Korean name
- Hangul: 동포역
- Hanja: 東浦驛
- Revised Romanization: Dongpo-yeok
- McCune–Reischauer: Tongp'o-yŏk

General information
- Location: Tongp'o-rodongjagu, Hoeryŏng, North Hamgyŏng North Korea
- Owner: Korean State Railway
- Line: Hambuk Line

History
- Opened: 1922
- Original company: Tomun Railway

Services
| Preceding station | Korean State Railway |  |  | Following station |
| Chongsŏng Terminus |  | Tongp'o Line |  | Terminus |

Location

= Tongpo station =

Railway station on Hambuk Line, North Korea

Tongp'o station is a railway station in Sech'ŏn-dong, Hoeryŏng county, North Hamgyŏng province, North Korea on the Sech'ŏn branch of the Hambuk Line of the Korean State Railway.
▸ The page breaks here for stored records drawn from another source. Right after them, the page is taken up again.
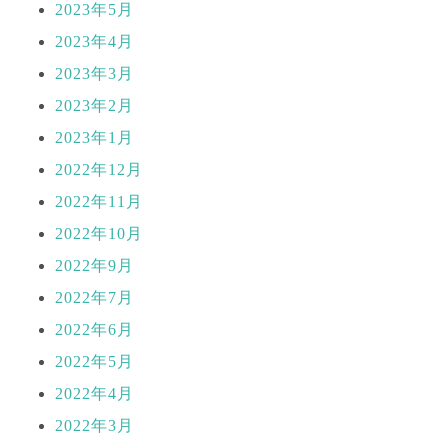
2023年5月
2023年4月
2023年3月
2023年2月
2023年1月
2022年12月
2022年11月
2022年10月
2022年9月
2022年7月
2022年6月
2022年5月
2022年4月
2022年3月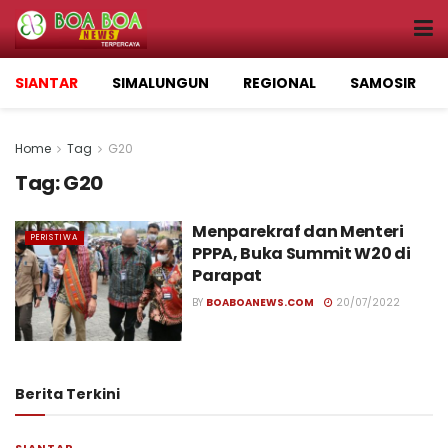
SIANTAR
SIMALUNGUN
REGIONAL
SAMOSIR
Home
Tag
G20
Tag:
G20
Menparekraf dan Menteri
PERISTIWA
PPPA, Buka Summit W20 di
Parapat
BY
BOABOANEWS.COM
20/07/2022
Berita Terkini
SIANTAR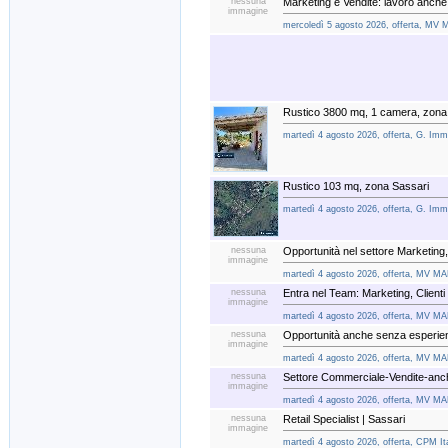
nessuna
Marketing e Vendite: lavoro anch
immagine
mercoledì 5 agosto 2026, offerta, MV 
Rustico 3800 mq, 1 camera, zona
martedì 4 agosto 2026, offerta, G. Immob
Rustico 103 mq, zona Sassari
martedì 4 agosto 2026, offerta, G. Immob
nessuna
Opportunità nel settore Marketing, 
immagine
martedì 4 agosto 2026, offerta, MV MA
nessuna
Entra nel Team: Marketing, Clienti
immagine
martedì 4 agosto 2026, offerta, MV MA
nessuna
Opportunità anche senza esperie
immagine
martedì 4 agosto 2026, offerta, MV MA
nessuna
Settore Commerciale-Vendite-anc
immagine
martedì 4 agosto 2026, offerta, MV MA
nessuna
Retail Specialist | Sassari
immagine
martedì 4 agosto 2026, offerta, CPM Ita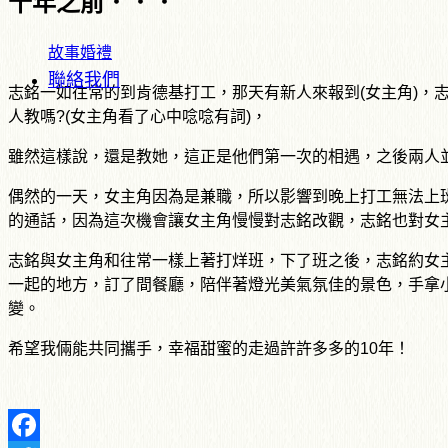
十年之前．．．
故事婚禮
聯絡我們
志銘一如往常的到肯德基打工，那天有新人來報到(女主角)，
人教嗎?(女主角看了心中唸唸有詞)，
雖然這樣說，還是教她，這正是他們第一次的相遇，之後兩人
偶然的一天，女主角因為是兼職，所以影響到晚上打工無法上
的通話，因為這次機會讓女主角慢慢對志銘改觀，志銘也對女
志銘與女主角和往常一樣上著打烊班，下了班之後，志銘約女
一起的地方，訂了間餐廳，陪伴著燈光美氣氛佳的景色，手拿小
變。
希望我倆能共同攜手，幸福甜蜜的走過許許多多的10年！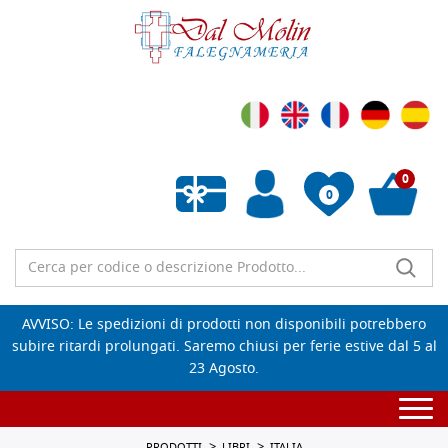
0
0
Wishlist vuota
AVVISO: Le spedizioni di prodotti non disponibili potrebbero
subire ritardi prolungati. Saremo chiusi per ferie estive dal 5 al
23 Agosto.
Togg
navi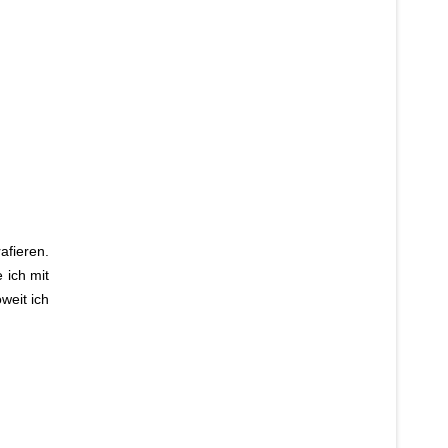
afieren.
 ich mit
weit ich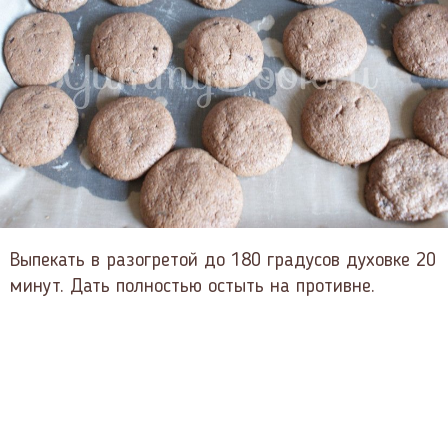
Выпекать в разогретой до 180 градусов духовке 20
минут. Дать полностью остыть на противне.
The station was opened in 1922 by the privately owned Tomun Railway Company, at the same time as the rest of the second stage of its mainline, from Sangsambong to Chongsŏng Station. It was subsequently nationalised by the Chosen Government Railway in 1929, and from 1934 to 1940 it was managed by the South Manchuria Railway. Finally, after the partition of Korea it became part of the Korean State Railway.